Diana Eusebio is a Peruvian-Dominican multidisciplinary artist based in Miami. Her artistic practice is centered on color and its cultural significance. She researches natural dyed textiles from Indigenous Latin American and Afro-Caribbean traditions, recognizing their connection to nature and their role as carriers of ancestral wisdom. Eusebio’s fusion of ancestral and modern techniques, including dyeing and photography, contributes to contemporary cultural preservation and celebrates the rich heritage and Pre-Columbian knowledge embedded within these communities. Her work is a powerful testament to the enduring cultural tapestry of these regions.
Eusebio holds a BFA in Fiber from the Maryland Institute College of Art. She has presented her work at the MoMa, Hall of Nations, Gregg Museum of Art and Design, and Rubell Museum. Studio residencies include Textile Art Center, NY, NY; Anderson Ranch Arts Center, Aspen, CO; Oolite Arts, Miami; AIRIE Fellowship, Everglades National Park; INDEX MECA Art Fair, Dominican Republic; Deering Estate Studio Residency, Miami. Notable awards include the Obama administration’s U.S. Presidential Scholar in the Arts–the highest national honor for a young artist-and the National YoungArts Jorge M. Perez Award for $25,000.
Ceiba
Photograph digitally printed on cotton fabric, quilted by hand, yellow dye extracted from marigold petals, indigo dye extracted from indigo leaves, live Spanish moss and branches harvested in Miami. 103 x 150 inches or 8.5 x 12.5 feet.

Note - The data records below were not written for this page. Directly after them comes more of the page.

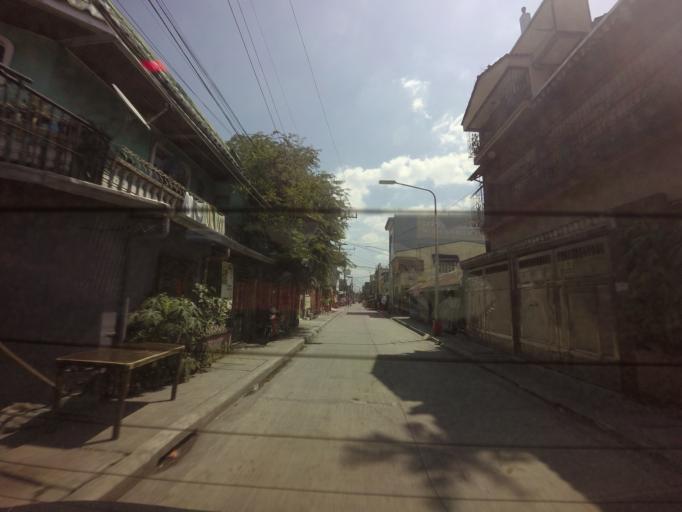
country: PH
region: Metro Manila
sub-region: Caloocan City
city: Niugan
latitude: 14.6483
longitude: 120.9581
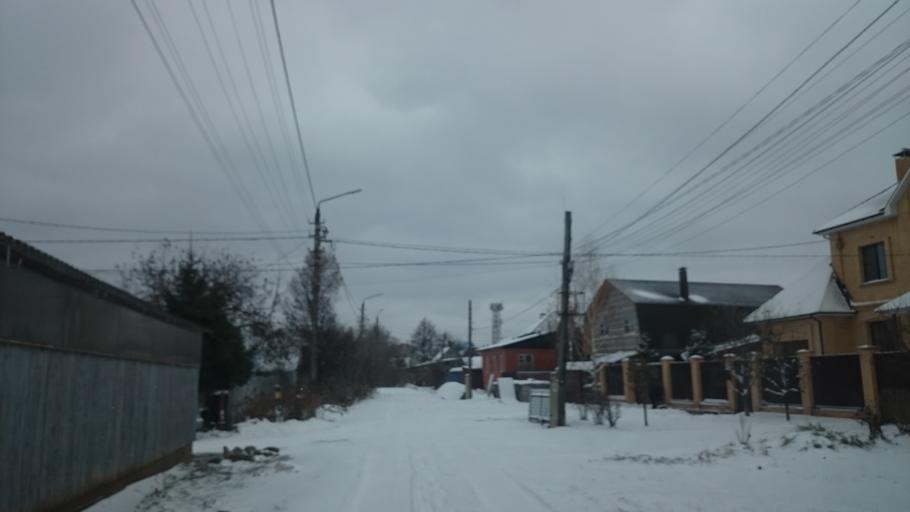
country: RU
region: Tula
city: Tula
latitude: 54.2013
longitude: 37.5649
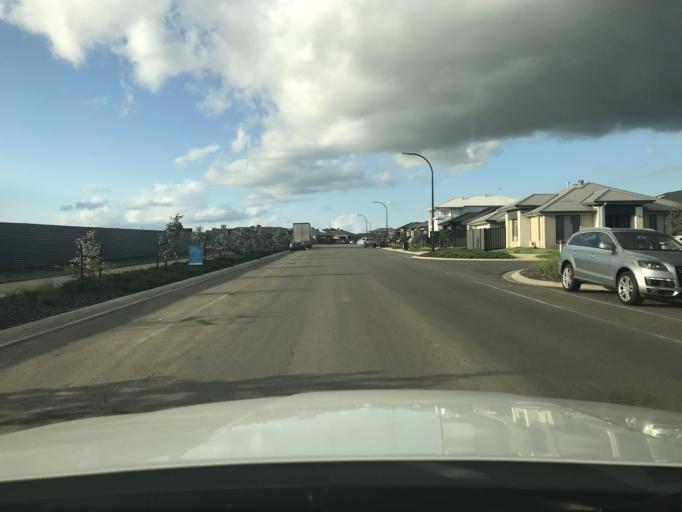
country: AU
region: Victoria
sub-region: Hume
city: Craigieburn
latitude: -37.5737
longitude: 144.9005
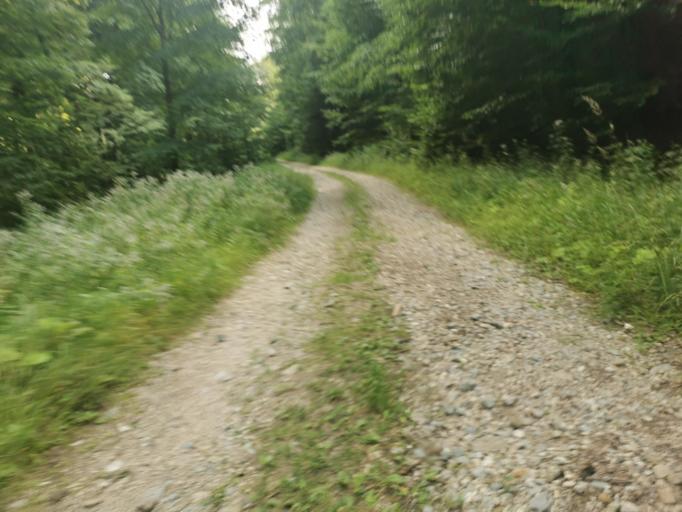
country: SK
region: Trenciansky
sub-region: Okres Myjava
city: Myjava
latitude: 48.8177
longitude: 17.6141
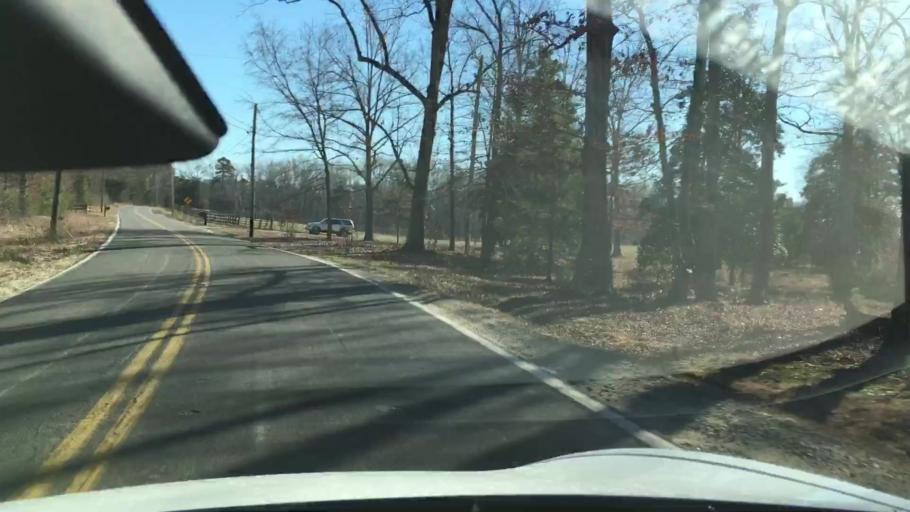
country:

Ceiba invites viewers to pause beneath one of Miami’s eldest trees, to feel the sunlight shining between its thorny branches and breathe. Planted in 1915, this Ceiba pentandra, known as the Kapok tree, still lives in the Key Biscayne Village Green. Native to the Caribbean, Central and South America, and Africa, it was carried here across oceans, much like the people who would later make Miami their home.
The Ceiba stands as both immigrant and witness. When Eusebio visited and photographed the tree, she was struck by its immense stature. Kapoks can reach up to 230 feet tall. Its towering presence recalls the journeys of those who arrived seeking roots in new soil. It has endured, absorbed, and grown alongside the city’s shifting tides of migration, a silent archive of lives interwoven.
In Indigenous Caribbean and Latin American cosmologies, the Ceiba is the Tree of Life, the axis connecting underworld, earth, and sky. For the Maya and Taíno, it opened pathways to ancestors, holding memory in its trunk and branches. This mythology deepens the tree’s resonance in Miami, where lineages converge and histories overlap.
Today, in a climate of fear and propaganda against immigrants, this Ceiba tells another story: one of belonging through movement, of landscapes enriched by what has crossed borders. It reminds us that Miami’s culture and environment are not native – born, but grafted, exchanged, and shared. To stand beneath the Ceiba is to glimpse the history that binds us to land, to one another, and to resilience itself.